### EXTRACT PROVIDED
To be efficient and to avoid your '-' point above, we just have to be
careful to specify that the instructions shall operate on all common
types, therefore casting should be relatively uncommon. For example all
of the arithmetic operations work on almost all data types.
> Making the second arg. to 'shl' a ubyte seems good enough to me.
> 255 positions seems adequate for several generations of machines
Okay, that comment is removed.
> and is more compact than uint.
No, it isn't. Remember that the bytecode encoding saves value slots into
the bytecode instructions themselves, not constant values. This is
another case where we may introduce more cast instructions (but we will
also reduce the number of opcode variants that must be supported by a
virtual machine). Because most shifts are by constant values, I don't
think that we'll have to cast many shifts. :)
> I still have some major concerns about including malloc and free in the
> language (either as builtin functions or instructions).

### GIVEN RECORDS
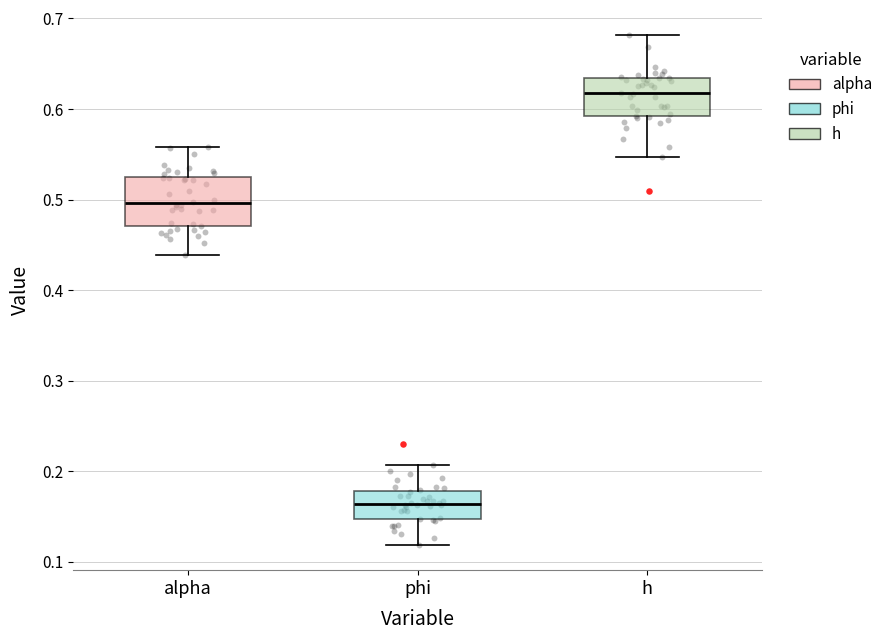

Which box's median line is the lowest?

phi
---
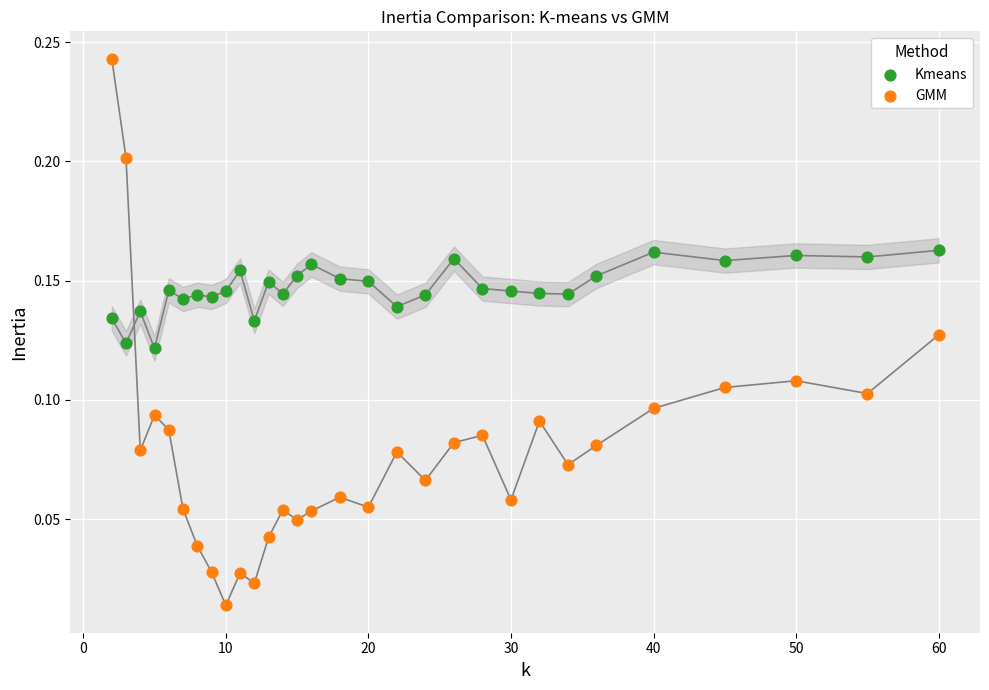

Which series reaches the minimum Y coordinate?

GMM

### WHAT IS BEING ASKED
Continue the instruction-set design discussion after its final quoted line about malloc and free.

### RESULT OF THE TASK
Agreed. How about this proposal:
malloc/free are either built in functions or actual opcodes. They provide
all of the type safety that the document would indicate, blah blah
blah. :)
Now, because of all of the excellent points that you raised, an
implementation may want to override the default malloc/free behavior of
the program. To do this, they simply implement a "malloc" and
"free" function. The virtual machine will then be defined to use the user
defined malloc/free function (which return/take void*'s, not type'd
pointers like the builtin function would) if one is available, otherwise
fall back on a system malloc/free.
Does this sound like a good compromise? It would give us all of the
typesafety/elegance in the language while still allowing the user to do
all the cool stuff they want to...
> 'alloca' on the other hand sounds like a good idea, and the
> implementation seems fairly language-independent so it doesn't have the
> problems with malloc listed above.
Okay, once we get the above stuff figured out, I'll put it all in the
spec.
> About indirect call:
> Your option #2 sounded good to me. I'm not sure I understand your
> concern about an explicit 'icall' instruction?
I worry too much. :) The other alternative has been removed. 'icall' is
now up in the instruction list next to 'call'.
> I believe tail calls are relatively easy to identify; do you know why
> .NET has a tailcall instruction?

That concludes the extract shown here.